→ **Exercício**
Responda, por favor, às perguntas abaixo com base no texto sobre árvores frutíferas:
(a) O que o plantio na beira-rio oferece à fauna?
(b) Quem criou a regra 3/30/300?
(c) Por meio de qual secretaria a Prefeitura de Aracati conduz a entrega e doação de mudas frutíferas?
====== Texto
O plantio de árvores frutíferas vai muito além da estética urbana. Elas funcionam como ar-condicionado natural, reduzindo a temperatura do asfalto e combatendo as ilhas de calor, ao mesmo tempo em que melhoram a umidade do ar. Em cidades cortadas por rios, como Aracati, o plantio na beira-rio também fortalece o ecossistema local, oferecendo alimento para a fauna e criando refúgios para pássaros e polinizadores. O impacto chega ainda à mesa e à comunidade: em praças, bairros e escolas, as frutíferas garantem segurança alimentar, incentivam a partilha e reconectam moradores, principalmente crianças, com a origem dos alimentos.
Para guiar esse avanço verde, especialistas defendem a regra 3/30/300, criada pelo urbanista Cecil Konijnendijk. A meta é simples: toda pessoa deve ver pelo menos 3 árvores da janela de casa, trabalho ou escola; cada bairro precisa ter 30% de cobertura de copas; e nenhum cidadão deve estar a mais de 300 metros de um parque ou praça de qualidade. O conceito já é adotado mundialmente e integra diretrizes brasileiras como o Plano Nacional de Arborização Urbana (PlaNAU).
Em Aracati, as ações de entrega e doação de mudas frutíferas são conduzidas pontualmente pela Prefeitura, por meio da Secretaria de Meio Ambiente, que realiza campanhas periódicas com milhares de mudas nativas e frutíferas para a população. O Governo do Estado também fortalece a iniciativa por meio de projetos de agricultura familiar e apoio aos produtores rurais. Acompanhar as campanhas de doação da Secretaria de Meio Ambiente é uma das principais formas de conseguir mudas. Com sombreamento, biodiversidade e convivência, as frutíferas devolvem às cidades algo que a urbanização tirou.
============
====== Listagem
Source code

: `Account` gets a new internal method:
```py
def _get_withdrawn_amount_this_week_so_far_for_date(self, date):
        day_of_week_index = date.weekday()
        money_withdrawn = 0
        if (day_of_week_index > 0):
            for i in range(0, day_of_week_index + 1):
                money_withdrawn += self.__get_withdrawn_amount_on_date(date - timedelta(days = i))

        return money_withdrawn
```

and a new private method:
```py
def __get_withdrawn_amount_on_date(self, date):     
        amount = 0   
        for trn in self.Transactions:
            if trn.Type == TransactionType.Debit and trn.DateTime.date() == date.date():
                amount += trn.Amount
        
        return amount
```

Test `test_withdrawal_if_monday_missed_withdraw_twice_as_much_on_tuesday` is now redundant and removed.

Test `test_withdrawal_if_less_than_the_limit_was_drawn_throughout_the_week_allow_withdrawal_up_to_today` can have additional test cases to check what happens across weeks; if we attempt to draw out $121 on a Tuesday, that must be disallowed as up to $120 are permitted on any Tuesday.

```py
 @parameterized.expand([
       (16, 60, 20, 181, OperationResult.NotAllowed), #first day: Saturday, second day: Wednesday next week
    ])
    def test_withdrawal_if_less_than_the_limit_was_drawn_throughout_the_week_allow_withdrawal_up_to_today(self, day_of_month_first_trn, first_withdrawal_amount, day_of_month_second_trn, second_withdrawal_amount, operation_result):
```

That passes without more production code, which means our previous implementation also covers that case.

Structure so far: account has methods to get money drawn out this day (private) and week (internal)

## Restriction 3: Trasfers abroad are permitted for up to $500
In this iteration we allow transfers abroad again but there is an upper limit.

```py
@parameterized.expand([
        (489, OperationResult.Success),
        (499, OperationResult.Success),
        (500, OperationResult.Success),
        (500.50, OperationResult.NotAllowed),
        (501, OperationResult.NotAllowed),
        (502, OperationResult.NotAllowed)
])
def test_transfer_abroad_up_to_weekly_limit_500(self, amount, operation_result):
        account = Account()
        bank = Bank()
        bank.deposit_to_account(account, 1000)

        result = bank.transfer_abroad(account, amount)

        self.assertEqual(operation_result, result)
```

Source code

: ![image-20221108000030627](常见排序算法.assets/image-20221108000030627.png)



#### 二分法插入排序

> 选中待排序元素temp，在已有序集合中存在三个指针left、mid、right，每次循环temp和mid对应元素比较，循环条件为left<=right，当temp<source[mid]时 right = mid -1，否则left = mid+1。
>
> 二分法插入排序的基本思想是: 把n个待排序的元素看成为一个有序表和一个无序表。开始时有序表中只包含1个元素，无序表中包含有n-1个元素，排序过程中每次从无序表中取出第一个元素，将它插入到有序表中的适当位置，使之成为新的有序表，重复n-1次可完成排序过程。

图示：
============
→ **Resposta**
(a) Alimento, além de refúgios para pássaros e polinizadores.
(b) O urbanista Cecil Konijnendijk.
(c) A Secretaria de Meio Ambiente.